Honoring excellence in editorials and columns

The prize is named for the late Benjamin Carmage Walls whose newspaper career spanned seven decades. Walls primarily owned community newspapers and advocated strong, courageous and positive editorial page leadership. His daughter — Lissa Walls Cribb — is CEO of Southern Newspapers.

Dates covered by this year's contest ... and contest fees

Entries must have been published — online or in print — by a daily or non-daily newspaper between June 1, 2024, and May 31, 2025.

Contest fees for a given entry are just $25 — if submitted by the end of the day on April 30. Fees for entries submitted during the month of May are $30 each. An invoice for contest fees will be sent to everyone who enters the contest in early June.

Questions?

Questions about this contest should be addressed to Cindy Durham, communications director, America's Newspapers, at cdurham@newspapers.org or call (205) 728-5250.

Honoring strong, courageous writing
Submit an entry: Editorials

Each entry can include no more than three editorials, which must be on the same subject.

**REQUIRED ACTIONS**
(A) In the contest announcement, what is the fee for an entry submitted during the month of May?
(B) Reproduce verbatim the passage of the contest announcement starting with "Dates covered by" and going on through "the same subject.".

[Dataset items]
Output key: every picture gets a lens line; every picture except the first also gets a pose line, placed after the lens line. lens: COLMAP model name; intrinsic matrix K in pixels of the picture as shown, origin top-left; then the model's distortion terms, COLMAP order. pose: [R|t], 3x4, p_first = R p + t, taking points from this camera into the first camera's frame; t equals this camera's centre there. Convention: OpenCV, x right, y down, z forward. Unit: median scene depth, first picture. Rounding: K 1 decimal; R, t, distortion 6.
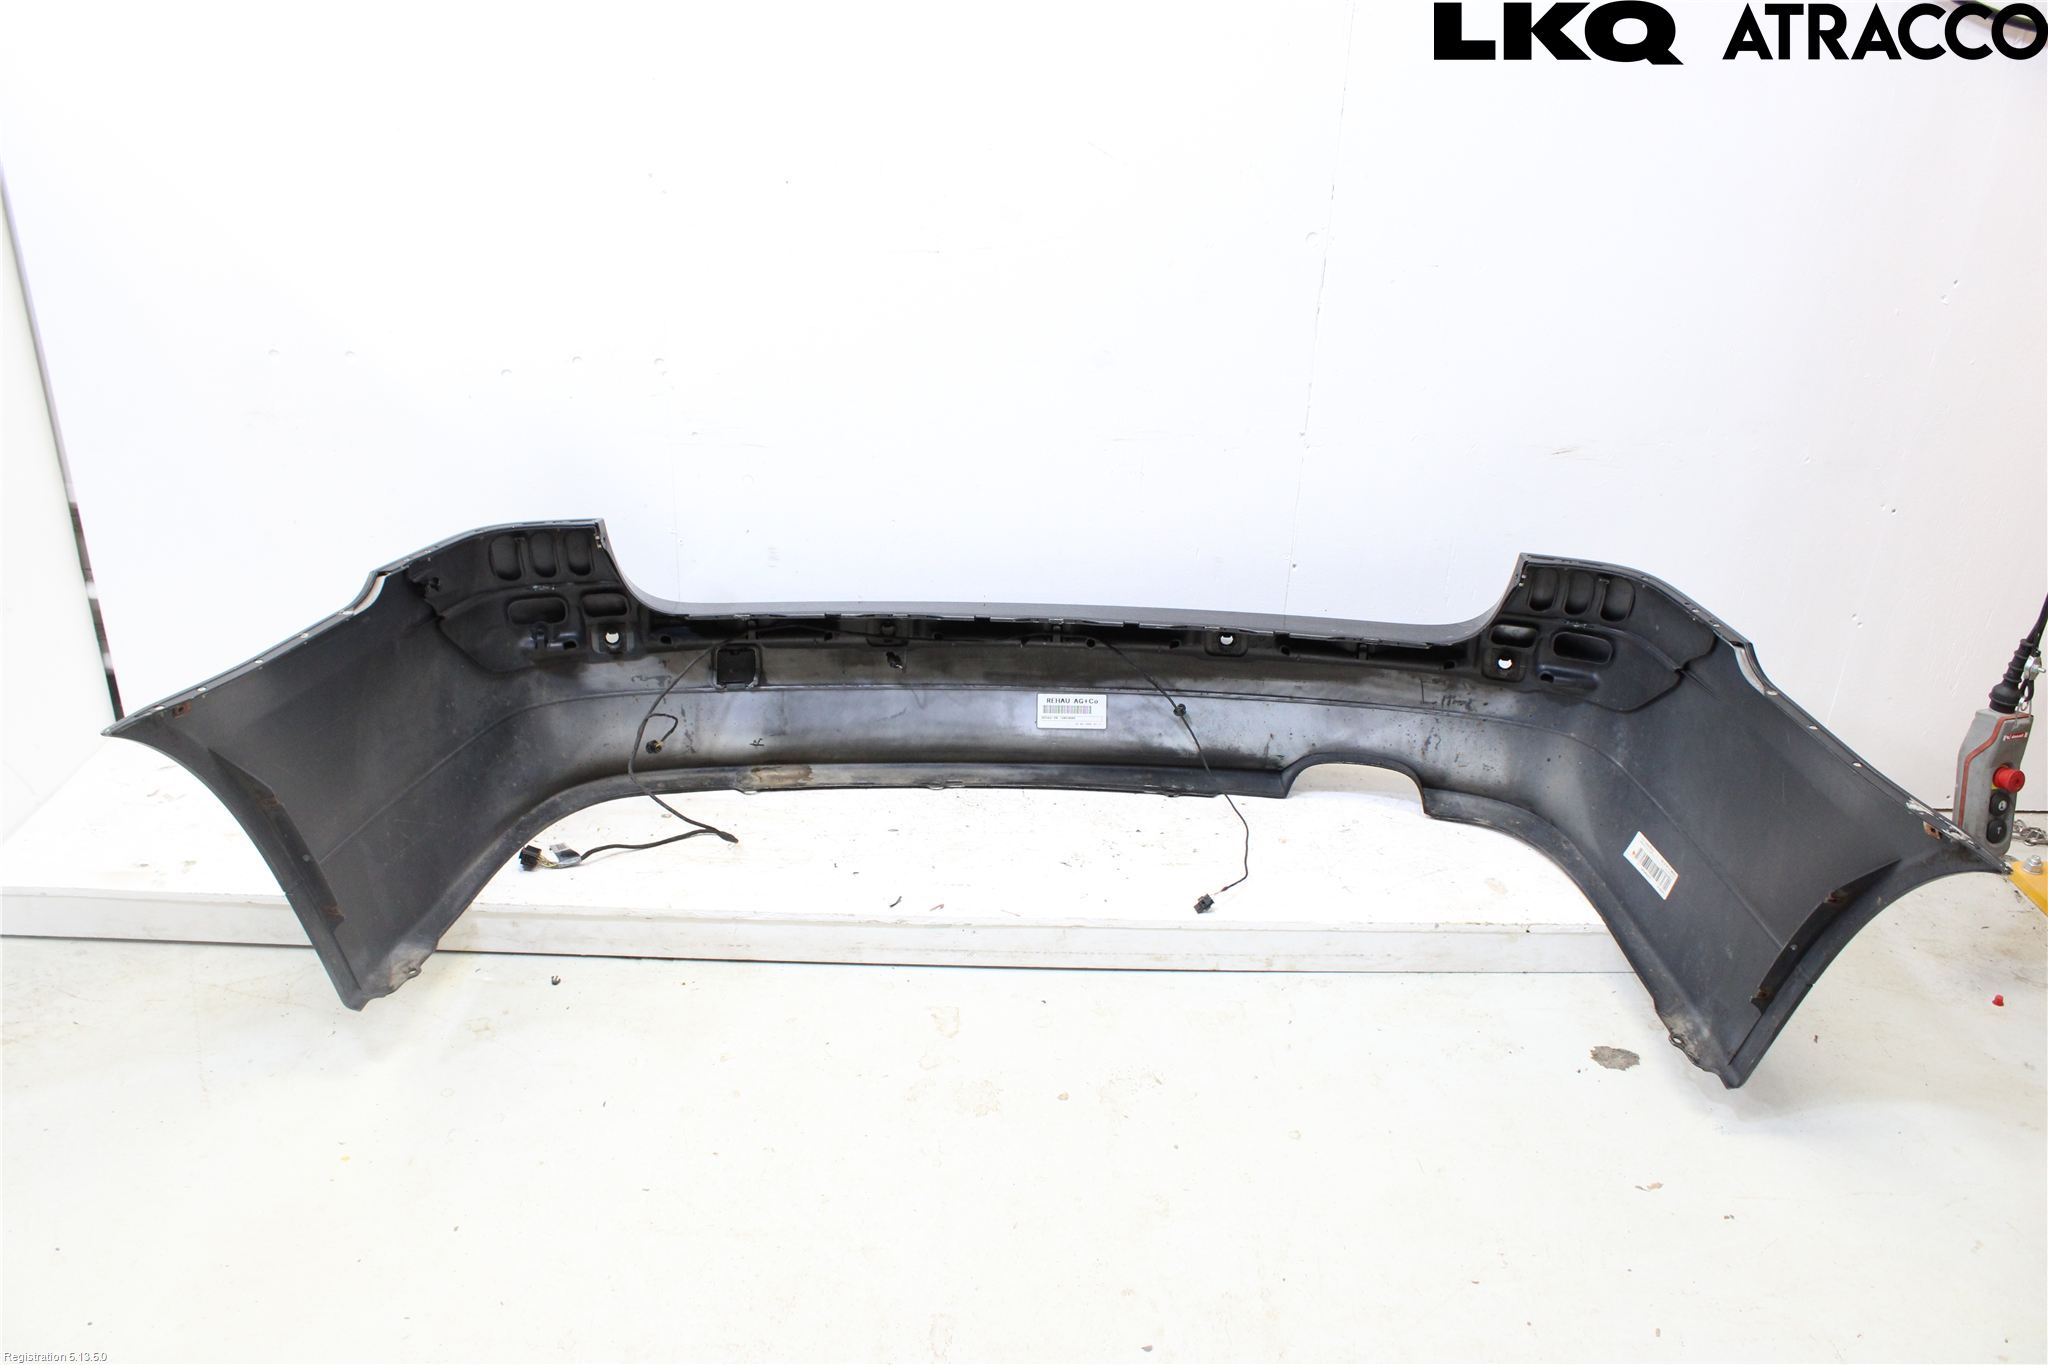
lens RADIAL K [[1699.0, 0, 1015.0], [0, 1699.0, 692.3], [0, 0, 1]] dist [-0.157787, 0.135491]
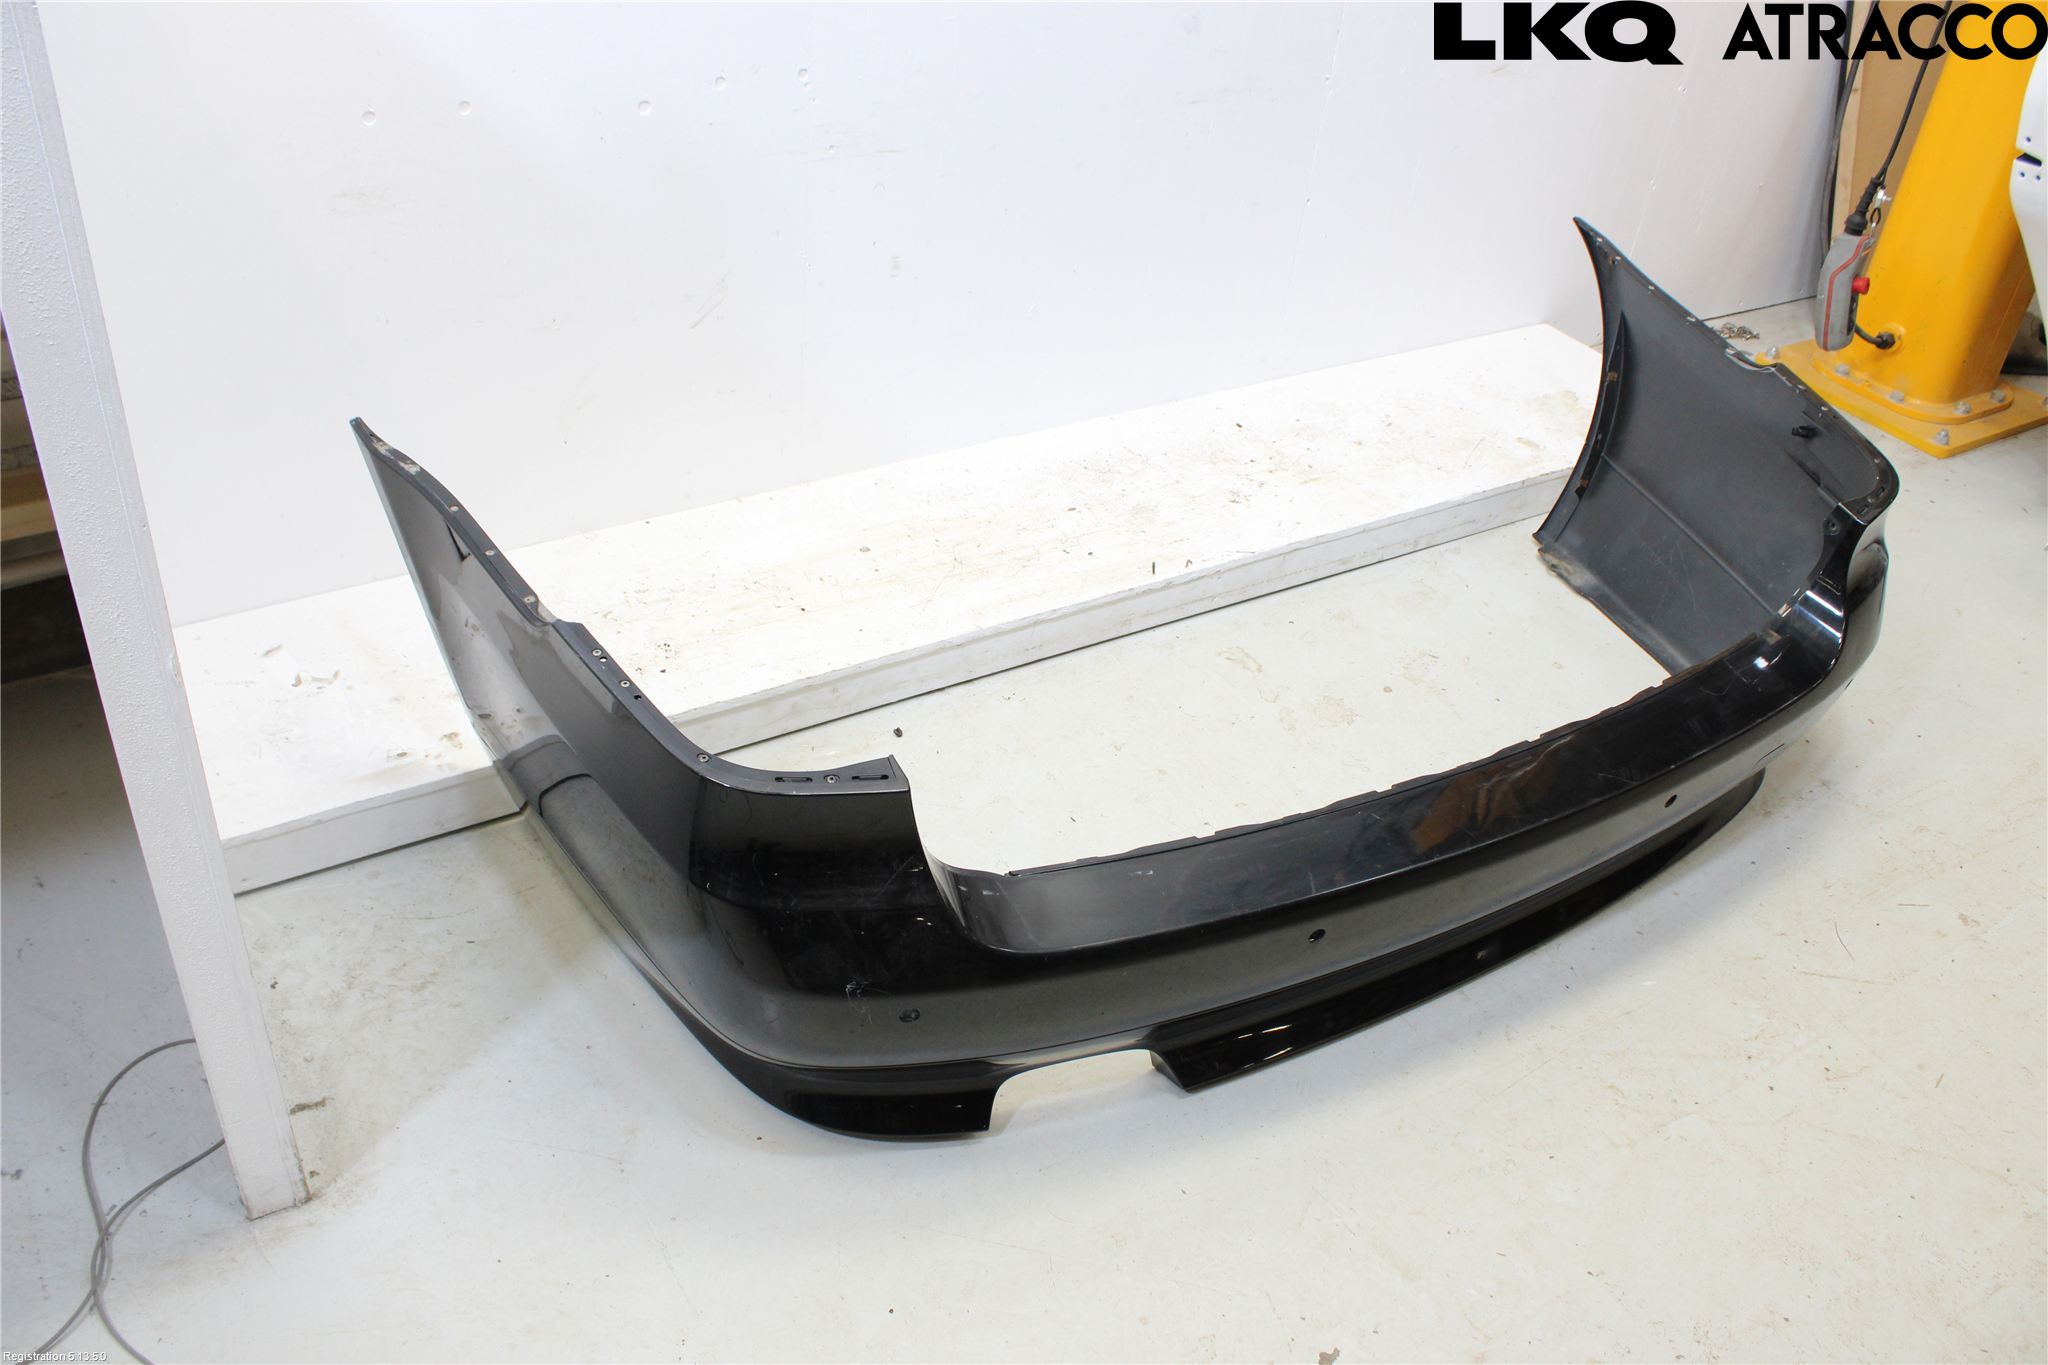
lens RADIAL K [[1706.3, 0, 1024.0], [0, 1706.3, 682.5], [0, 0, 1]] dist [-0.172203, 0.149472]
pose [[0.856063, -0.271516, 0.439812, -0.631676], [0.183972, 0.955249, 0.231631, -0.069768], [-0.483022, -0.117378, 0.867705, 0.109463]]
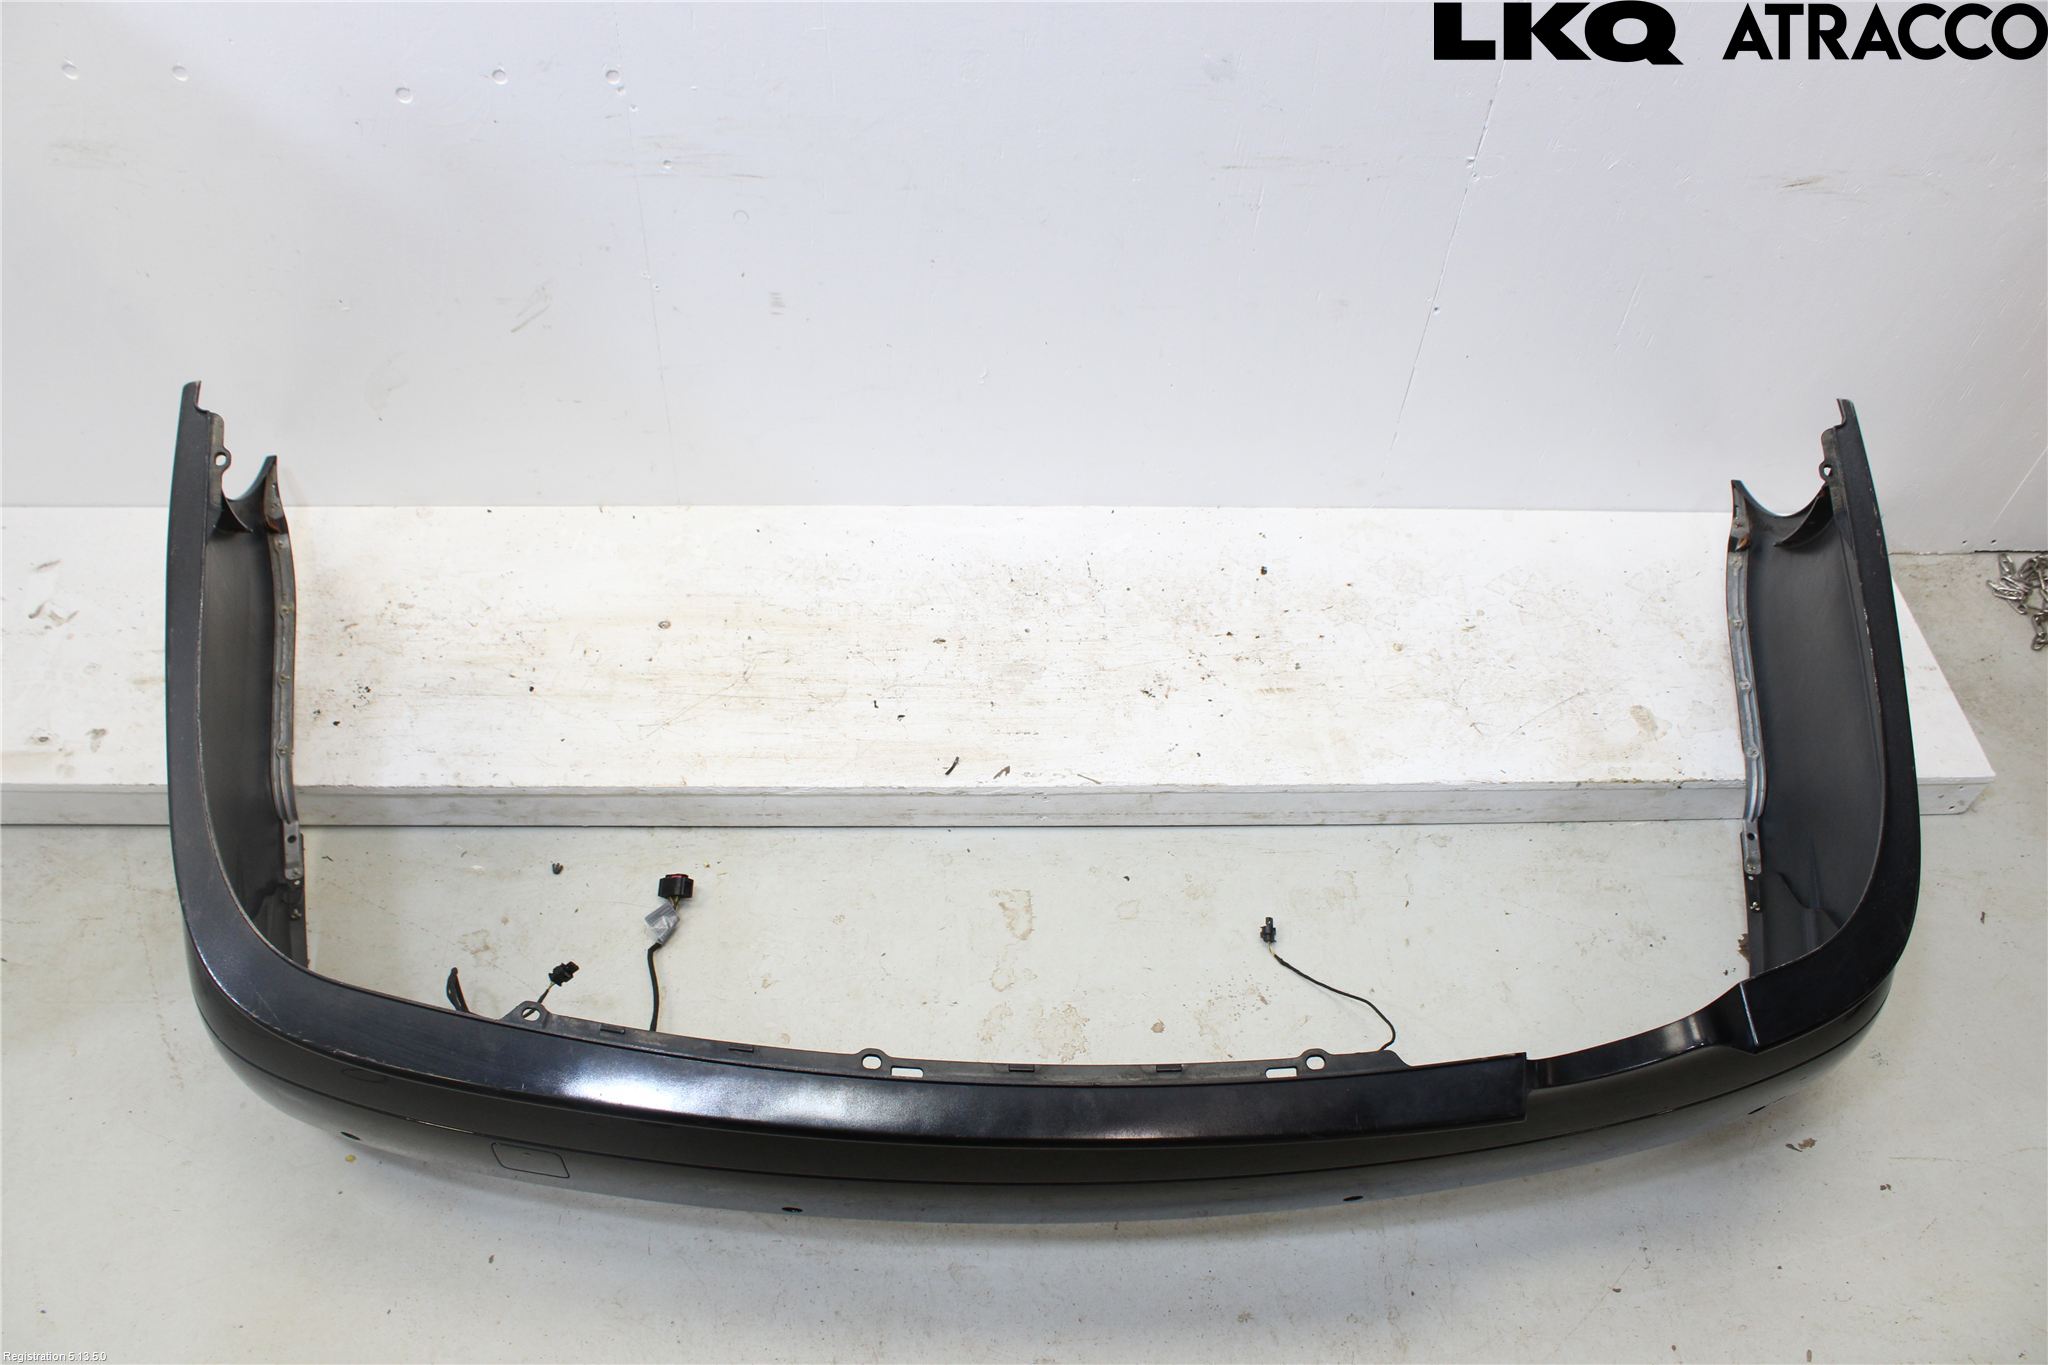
lens RADIAL K [[1699.0, 0, 1015.0], [0, 1699.0, 692.3], [0, 0, 1]] dist [-0.157787, 0.135491]
pose [[0.999581, -0.009970, 0.027187, -0.062501], [-0.001755, 0.916282, 0.400529, -0.250839], [-0.028904, -0.400409, 0.915881, 0.241380]]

**RESULTS OF THE TASKS**
(A) $30 each.

(B)
Dates covered by this year's contest ... and contest fees

Entries must have been published — online or in print — by a daily or non-daily newspaper between June 1, 2024, and May 31, 2025.

Contest fees for a given entry are just $25 — if submitted by the end of the day on April 30. Fees for entries submitted during the month of May are $30 each. An invoice for contest fees will be sent to everyone who enters the contest in early June.

Questions?

Questions about this contest should be addressed to Cindy Durham, communications director, America's Newspapers, at cdurham@newspapers.org or call (205) 728-5250.

Honoring strong, courageous writing
Submit an entry: Editorials

Each entry can include no more than three editorials, which must be on the same subject.